Rock 'N' Roll Armageddon
Review by Chris Pratl on June 19, 2019.
Italy's theater-doom legend Death SS is still alive and kicking after over 40-years on the scene. Often unfairly dubbed the Italian Mercyful Fate (the band actually predates its Danish counterparts by four years), Death SS takes its share of theatrics and stylish heavy metal to interesting and varying degrees. I managed to get my hands on a dubbed tape of the early recordings somewhere back in the mid-80's, and it was hell trying to track down their (at that point) minimal catalog of two demos and an EP. Thanks to the gods for the organic tape trading days and my wonderful Australian friend for sending me that tape!
The latest effort here, Rock 'n' Roll Armageddon, was initially released last September, but due to almost no promotion or pushing it stalled. High Roller Records managed to give it another deserved breath of life, (hopefully) dropping it into more hands this July. Death SS is a band that never quite got the vast following they deserve, being shadowed by he aforementioned King Diamond band and a bevy of other bands capitulating on the Italian masters' original brand of speedy doom.
Well, here we have Rock 'n' Roll Armageddon, a solid collection of wondrous guitars, gruffly-accentuated vocals, and lyrically encompassing visuals.

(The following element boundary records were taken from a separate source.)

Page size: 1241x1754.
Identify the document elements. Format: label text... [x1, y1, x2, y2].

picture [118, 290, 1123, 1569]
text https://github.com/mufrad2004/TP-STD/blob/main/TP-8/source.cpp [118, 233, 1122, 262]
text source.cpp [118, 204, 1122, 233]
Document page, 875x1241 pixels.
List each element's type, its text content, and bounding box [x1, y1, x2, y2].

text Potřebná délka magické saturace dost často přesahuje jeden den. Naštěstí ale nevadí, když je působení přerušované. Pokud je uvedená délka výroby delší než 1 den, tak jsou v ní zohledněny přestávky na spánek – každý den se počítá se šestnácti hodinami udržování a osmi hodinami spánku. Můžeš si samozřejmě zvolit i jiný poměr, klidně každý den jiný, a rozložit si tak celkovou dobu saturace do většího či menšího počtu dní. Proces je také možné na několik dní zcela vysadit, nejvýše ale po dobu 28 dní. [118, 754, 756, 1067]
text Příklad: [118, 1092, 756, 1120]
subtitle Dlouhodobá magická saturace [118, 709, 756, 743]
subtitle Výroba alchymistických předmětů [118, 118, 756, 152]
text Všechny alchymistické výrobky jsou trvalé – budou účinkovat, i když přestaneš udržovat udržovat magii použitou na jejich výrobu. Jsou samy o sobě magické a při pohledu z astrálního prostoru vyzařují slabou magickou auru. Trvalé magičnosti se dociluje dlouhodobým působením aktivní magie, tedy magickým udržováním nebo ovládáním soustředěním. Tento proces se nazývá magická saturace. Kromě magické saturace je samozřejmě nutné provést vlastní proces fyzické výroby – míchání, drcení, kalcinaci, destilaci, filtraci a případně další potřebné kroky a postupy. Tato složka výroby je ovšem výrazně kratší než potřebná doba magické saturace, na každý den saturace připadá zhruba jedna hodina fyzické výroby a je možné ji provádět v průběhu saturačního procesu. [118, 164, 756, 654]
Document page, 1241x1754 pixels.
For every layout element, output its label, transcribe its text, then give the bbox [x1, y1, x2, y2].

We have here a generous mixture of heavy metal, rock 'n' roll, and theatre macabre rolled into a pleasant package. The heaviness of Death SS is usually attributed to its storied mainman, Steve Sylvester, and rightfully so. He's an under-credited genius with arrangements and surreal visions, creating some of the most musically diverse epics in the elevated history of the metal underground. The overall flow of the album is one of small mini-soap operas in that each song is a story of its own, making up the cemented whole of the record. Anyone familiar with Steve Sylvester knows full well what he's capable of when creating the albums he offers; the tremendous circus feel of some songs joins ever-so-perfectly with the hard-edged, pure heavy metal pieces and manages to, somehow, expertly tell a larger story within smaller novellas. It's truly an experience to listen to Death SS.
Heavier tracks like “Zombie Massacre,” “Hellish Knights,” and “Promised Land” display the awesome power of the band's vision and expert authorship when crafting these songs. You won't find blinding thrash speed or overtly pounding riffs that shake your stereo (I'm old school, so, yes, I have a component system), but you will find some really memorable guitar parts and vocals that will stay stuck in your head, ala “The Fourth Reich,” a truly heavy metal song in every conceivable facet (and before anyone gets their panties in a proverbial bunch, this has nothing to do with fascism).
Even slight hints of industrial seep into the fray (“Witches' Dance,” a reworked classic) without ruining or diluting the listening experience. Steve Sylvester has toyed with the genre before, much to the misplaced dismay of some fans but the delight of others. He's taken chances here and there throughout his career, and yet he's always managed to remain true to the spirit of metal music. As I said, he's criminally underrated and underappreciated; hopefully this gets rectified soon. Coming near the close of the album, “Your Life is Now” begins rather (un)characteristically with a slower, harmonica-laced intro that segues nicely into an introspective, Dio-sounding classic, leaving a lasting impression with that underlying keyboard resonating in your head. There really isn't a weak track on this album, so color me not surprised.
Overall, Rock 'n' Roll Armageddon offers a casual glimpse into a mad genius' head, as he allows you to take audience within his frame of theater-inspired heavy metal. With Death SS, the bar is usually set high enough to expect the unexpected, revel in the oft-Vaudevillian lyrical pictures, and get lost within the soundscapes of Italy's undervalued metal movement bent on putting your fantasies to music.